Facts for the traveller for Egypt

Cobblers at work in Luxor Visas: All visitors to Egypt, except nationals of Malta, South Africa and Zimbabwe are required to have a visa and a passport(which must be valid at least one week beyond period of intended stay). Visas can be arranged through Egyptian embassies worldwide. Visitors from the US, Canada, EU and GCC countries may be able to purchase a visa stamp upon arrival at many large airports if the visit is for tourist purposes. One-month visitor's visas can be extended.
Health risks: Schistosomiasis (Bilharzia) (Don't paddle in the Nile!)
Time: GMT/UTC +2
Dialling Code: 20
Electricity: 220V ,50Hz
Weights & measures: Metric

When to Go to Egypt

Deciding when to come to Egypt depends a lot on where you want to go. Everywhere south of Cairo is uncomfortably hot in the summer months (June-August), especially Luxor and Aswan, so winter (December-February) is definitely the best time to visit these areas. Summer is also the time when the Mediterranean coast is at its most crowded, but winter in Cairo can get pretty cool. March to May or September to November is the best time to enjoy the warm days without the crush of bodies on the beaches and the midday heat of high summer.

Egypt Events

The Islamic (or Hejira) calender is a full 11 days shorter than the Gregorian (Western) calender, so public holidays and festivals fall 11 days earlier each year. Ras as-Sana is the celebration of the new Islamic year, and Moulid an-Nabi celebrates the Prophet Mohammed's birthday around May. These celebrations include parades in the city streets, with lights, feasts, drummers and special sweets. Ramadan is celebrated during the ninth month of the Islamic calender (presently around November). It was during this month that the Quran was revealed to Mohammed, and out of deference the faithful take neither food nor water until after sunset each day. At the end of Ramadan (Eid al-Fitr) the fasting breaks with much celebration and gaiety.

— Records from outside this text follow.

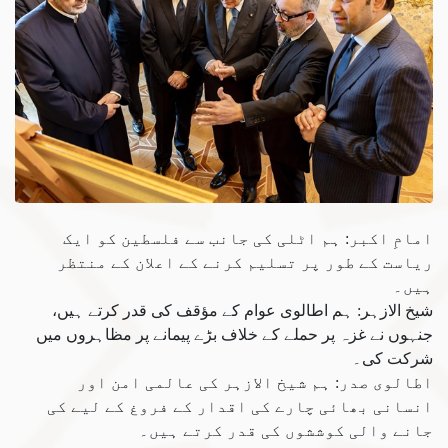
امامِ اکبر: ہم اٹلی کی جانب سے فلسطین کو ایک
ریاست کے طور پر تسلیم کرنے کے اعلان کے منتظر
ہیں۔
شیخ الازہر: ہم اطالوی عوام کے مؤقف کی قدر کرتے ہیں،
جنہوں نے غزہ پر حملے کے خلاف بڑے پیمانے پر مظاہروں میں
شرکت کی۔
اطالوی صدر: ہم شیخ الازہر کی عالمی امن اور
انسانی بھائی چارے کی اقدار کے فروغ کے لیے کی
جانے والی کوششوں کی قدر کرتے ہیں۔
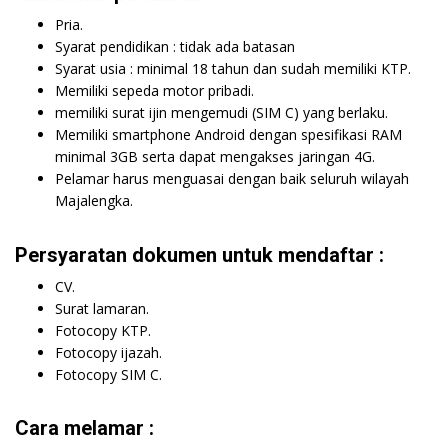
Pria.
Syarat pendidikan : tidak ada batasan
Syarat usia : minimal 18 tahun dan sudah memiliki KTP.
Memiliki sepeda motor pribadi.
memiliki surat ijin mengemudi (SIM C) yang berlaku.
Memiliki smartphone Android dengan spesifikasi RAM
minimal 3GB serta dapat mengakses jaringan 4G.
Pelamar harus menguasai dengan baik seluruh wilayah
Majalengka.
Persyaratan dokumen untuk mendaftar :
CV.
Surat lamaran.
Fotocopy KTP.
Fotocopy ijazah.
Fotocopy SIM C.
Cara melamar :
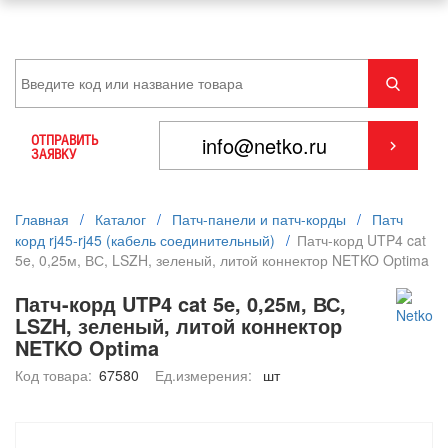
ОТПРАВИТЬ
ЗАЯВКУ
Главная
/
Каталог
/
Патч-панели и патч-корды
/
Патч
корд rj45-rj45 (кабель соединительный)
/
Патч-корд UTP4 cat
5e, 0,25м, ВС, LSZH, зеленый, литой коннектор NETKO Optima
Патч-корд UTP4 cat 5e, 0,25м, ВС,
LSZH, зеленый, литой коннектор
NETKO Optima
Код товара:
67580
Ед.измерения:
шт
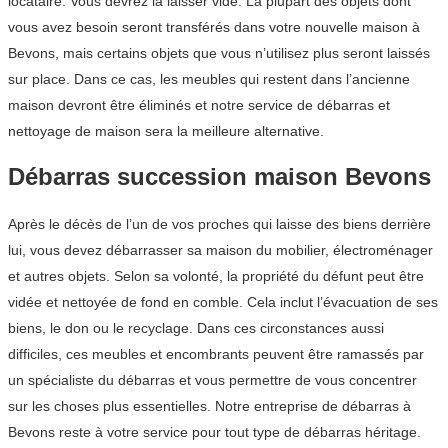
locataire. Vous devrez la laisser vide. La plupart des objets dont
vous avez besoin seront transférés dans votre nouvelle maison à
Bevons, mais certains objets que vous n’utilisez plus seront laissés
sur place. Dans ce cas, les meubles qui restent dans l’ancienne
maison devront être éliminés et notre service de débarras et
nettoyage de maison sera la meilleure alternative.
Débarras succession maison Bevons
Après le décès de l’un de vos proches qui laisse des biens derrière
lui, vous devez débarrasser sa maison du mobilier, électroménager
et autres objets. Selon sa volonté, la propriété du défunt peut être
vidée et nettoyée de fond en comble. Cela inclut l’évacuation de ses
biens, le don ou le recyclage. Dans ces circonstances aussi
difficiles, ces meubles et encombrants peuvent être ramassés par
un spécialiste du débarras et vous permettre de vous concentrer
sur les choses plus essentielles. Notre entreprise de débarras à
Bevons reste à votre service pour tout type de débarras héritage.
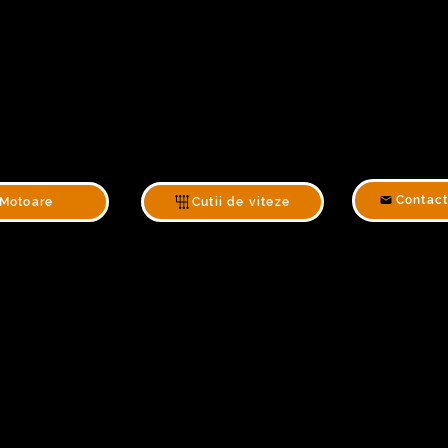
Contact
Motoare
Cutii de viteze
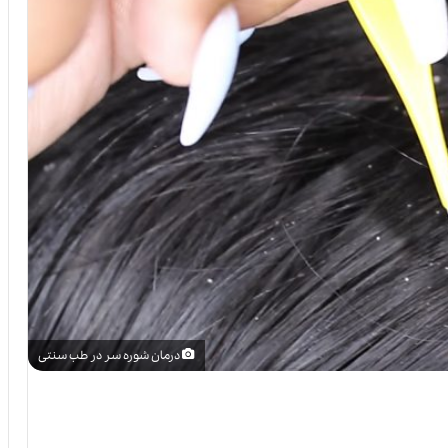
درمان شوره سر در طب سنتی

Eid al-Adha is the time of the pilgrimage to Mecca, and each Muslim is expected to make the pilgrimage (haj) at least once in a lifetime. Streets are decorated with coloured lights and children play in their best clothes. The ritual of Mahmal is performed in each village as passing pilgrims are given carpets and shrouds to take on their journey. The upcoming dates for Eid al-Adha are January 21 in 2005, and January 10 and December 31 in 2006.